Figure 3.

Virus‐induced gene silencing (VIGS) of CaC3H14 enhanced the susceptibility of pepper plants to Ralstonia solanacearum. (a) The silencing efficiency of CaC3H14 in TRV::CaC3H14 plants, with or without inoculation, detected by real‐time reverse transcription‐polymerase chain reaction (RT‐PCR) at 24 and 48 h post‐inoculation (hpi). The relative transcription level of CaC3H14 in TRV::CaC3H14 plants was compared with that in mock‐treated TRV::00 plants, which was set as unity. (b) Ralstonia solanacearum growth in inoculated CaC3H14‐silenced or control plants at 48 hpi. CFU, colony‐forming unit. (c) Disease symptoms of TRV::00 and TRV::CaC3H14 plants at 6 days post‐inoculation (dpi) by root irrigation. (d) Dynamic disease index of TRV::00 and TRV::CaC3H14 pepper plants from 6 to 12 dpi; data represent the mean ± standard deviation (SD) of three biological replicates each comprising five plants. (e) The effect of CaC3H14 silencing on the relative expression of defence‐related genes in inoculated plants at 24 hpi.
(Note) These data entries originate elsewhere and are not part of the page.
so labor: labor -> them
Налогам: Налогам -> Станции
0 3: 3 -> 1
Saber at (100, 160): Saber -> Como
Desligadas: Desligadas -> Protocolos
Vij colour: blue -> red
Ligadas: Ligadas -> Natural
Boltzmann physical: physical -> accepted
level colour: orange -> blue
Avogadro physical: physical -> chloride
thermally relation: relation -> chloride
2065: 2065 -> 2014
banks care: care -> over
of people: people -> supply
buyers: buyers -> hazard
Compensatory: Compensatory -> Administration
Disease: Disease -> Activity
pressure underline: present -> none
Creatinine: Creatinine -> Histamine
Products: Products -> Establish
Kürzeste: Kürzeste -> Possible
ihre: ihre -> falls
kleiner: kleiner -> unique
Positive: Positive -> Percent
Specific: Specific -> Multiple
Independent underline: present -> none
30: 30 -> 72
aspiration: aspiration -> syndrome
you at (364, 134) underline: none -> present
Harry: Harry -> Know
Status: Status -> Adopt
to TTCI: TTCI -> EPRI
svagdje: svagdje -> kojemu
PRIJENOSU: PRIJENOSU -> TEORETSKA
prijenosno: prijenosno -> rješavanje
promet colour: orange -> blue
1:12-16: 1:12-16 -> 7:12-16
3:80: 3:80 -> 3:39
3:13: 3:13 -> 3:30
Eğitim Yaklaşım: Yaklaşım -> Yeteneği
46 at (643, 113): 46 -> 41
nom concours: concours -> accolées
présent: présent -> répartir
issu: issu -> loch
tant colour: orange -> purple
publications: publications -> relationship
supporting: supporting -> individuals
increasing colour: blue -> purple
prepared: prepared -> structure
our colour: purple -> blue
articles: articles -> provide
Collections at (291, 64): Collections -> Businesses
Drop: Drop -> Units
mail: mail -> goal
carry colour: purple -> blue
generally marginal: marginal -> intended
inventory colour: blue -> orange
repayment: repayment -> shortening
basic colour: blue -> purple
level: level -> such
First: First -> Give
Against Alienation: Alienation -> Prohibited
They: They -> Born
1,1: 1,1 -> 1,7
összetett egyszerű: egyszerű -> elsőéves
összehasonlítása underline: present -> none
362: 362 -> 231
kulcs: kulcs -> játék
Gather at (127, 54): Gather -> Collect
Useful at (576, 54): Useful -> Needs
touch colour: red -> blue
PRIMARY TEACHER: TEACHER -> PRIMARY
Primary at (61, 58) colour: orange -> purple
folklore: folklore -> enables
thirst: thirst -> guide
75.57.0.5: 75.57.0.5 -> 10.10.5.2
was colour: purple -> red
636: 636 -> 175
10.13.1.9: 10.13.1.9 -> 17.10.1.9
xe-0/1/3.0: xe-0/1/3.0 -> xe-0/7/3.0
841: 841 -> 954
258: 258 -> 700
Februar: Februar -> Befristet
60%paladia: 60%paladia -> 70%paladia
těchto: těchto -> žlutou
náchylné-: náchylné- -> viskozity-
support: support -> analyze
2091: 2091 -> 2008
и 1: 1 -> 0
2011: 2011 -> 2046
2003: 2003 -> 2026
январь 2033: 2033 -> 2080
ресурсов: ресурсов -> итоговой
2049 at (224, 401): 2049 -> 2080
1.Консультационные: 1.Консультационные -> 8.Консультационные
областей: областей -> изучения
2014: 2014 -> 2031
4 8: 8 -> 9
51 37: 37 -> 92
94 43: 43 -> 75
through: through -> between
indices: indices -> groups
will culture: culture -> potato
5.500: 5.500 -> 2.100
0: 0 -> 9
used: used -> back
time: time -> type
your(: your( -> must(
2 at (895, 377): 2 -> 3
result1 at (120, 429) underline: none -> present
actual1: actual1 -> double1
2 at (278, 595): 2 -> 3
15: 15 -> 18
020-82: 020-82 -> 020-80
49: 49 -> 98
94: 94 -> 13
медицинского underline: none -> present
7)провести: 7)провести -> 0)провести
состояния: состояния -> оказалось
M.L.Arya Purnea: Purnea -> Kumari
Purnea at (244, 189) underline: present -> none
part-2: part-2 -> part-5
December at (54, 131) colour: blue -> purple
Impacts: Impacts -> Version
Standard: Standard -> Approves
The relative transcription of immunity‐associated marker genes in R. solanacearum‐inoculated TRV::00 and TRV::CaC3H14 and mock‐treated TRV::CaC3H14 plants was compared with that in mock‐treated TRV::00 plants, which was set as unity. In (a), (b), (d) and (e), data represent the mean ± SD of two independent experiments, each with three replicates (n = 6). Different letters indicate significant difference as determined by Student–Newman–Keuls test (P < 0.01).